One of the great things of Kotlin is that you can reuse Java libraries, so java.time
library can be used like this:
import org.junit.jupiter.api.Test
import java.time.LocalDate
import java.time.ZoneId
import java.time.format.DateTimeFormatter
class ApplicationTests {
@Test
fun changeDateFormat(){
val inputDateString = "11/31/2019"
val inputFormatter = DateTimeFormatter.ofPattern("MM/dd/yyyy")
val localDate = LocalDate.parse(inputDateString, inputFormatter)
val outputFormatter = DateTimeFormatter.ofPattern("yyyy-MM-dd HH:mm:ss.SSSZ")
val localDateTime = localDate.atStartOfDay()
val zonedDateTime = localDateTime.atZone(ZoneId.of("America/New_York"))

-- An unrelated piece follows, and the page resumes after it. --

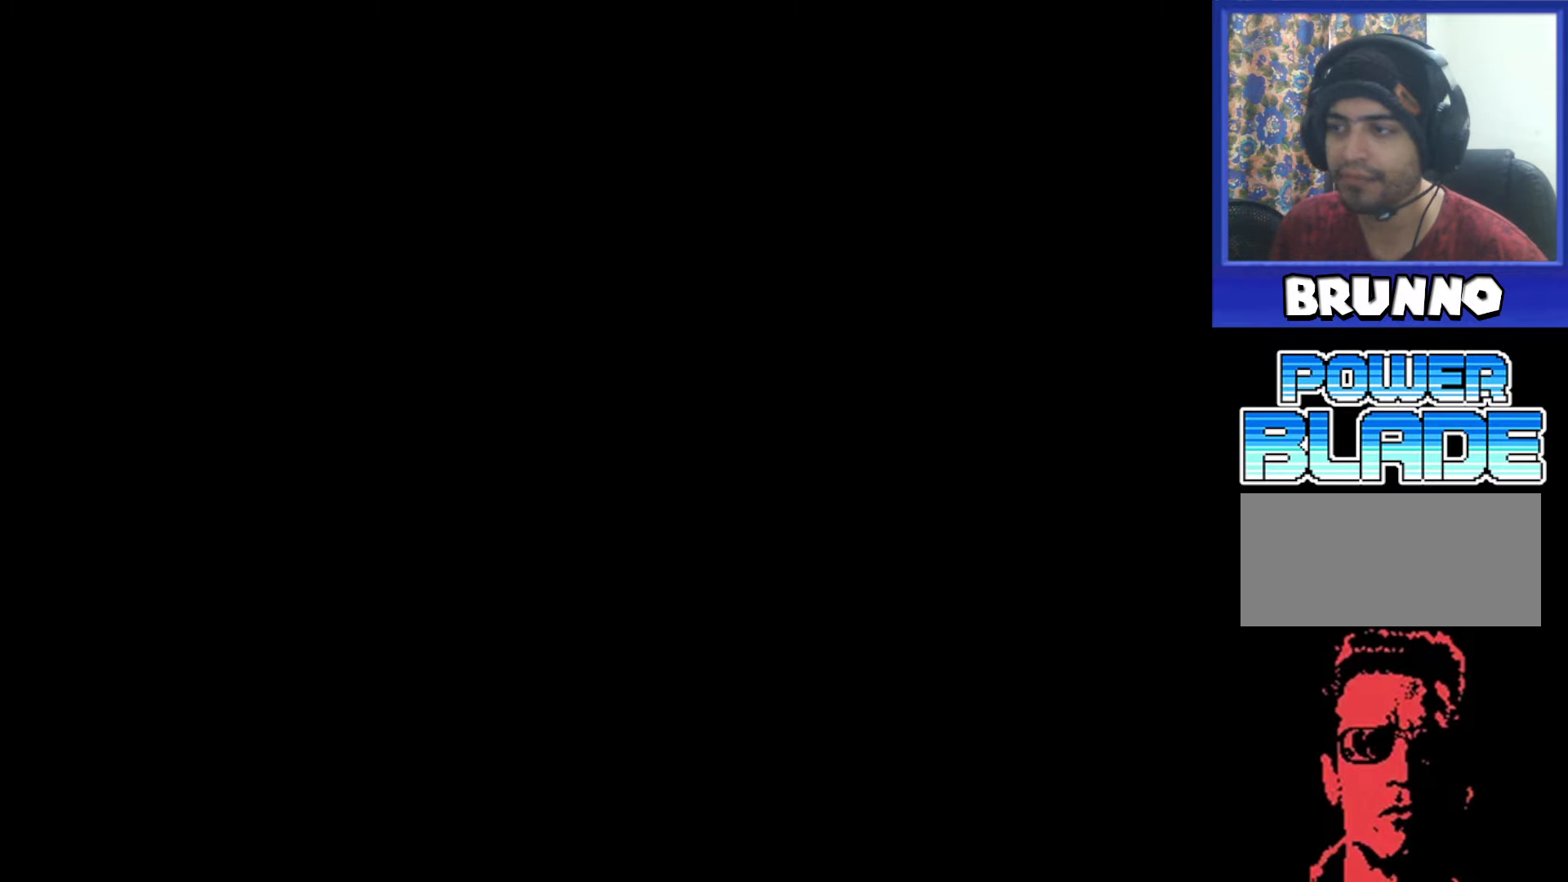
{"buttons": ["DPAD_UP"], "events": []}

val outputDateString = outputFormatter.format(zonedDateTime)
print(outputDateString)
}
}
Running that test will print 2019-12-01 00:00:00.000-0500
as output.
The new format has hours and minutes, so the LocalDate
needs to be transformed into a LocalDateTime
, and that can be done by atStartOfDay()
, as an option there's atTime(H,M)
.
The new format also has a timezone, for that you need to transform it to ZonedDateTime
the method .atZone(..)
can be used for that.
java.text.SimpleDateFormat
could also be used in a couple of lines:
val date = SimpleDateFormat("MM/dd/yyyy").parse("11/31/2019")
print(SimpleDateFormat("yyyy-MM-dd HH:mm:ss.SSSZ").format(date))
But as @OleV.V. pointed out it's quite outdated and has some troubles (like not taking the time and timezone into account might be leading to undesired bugs).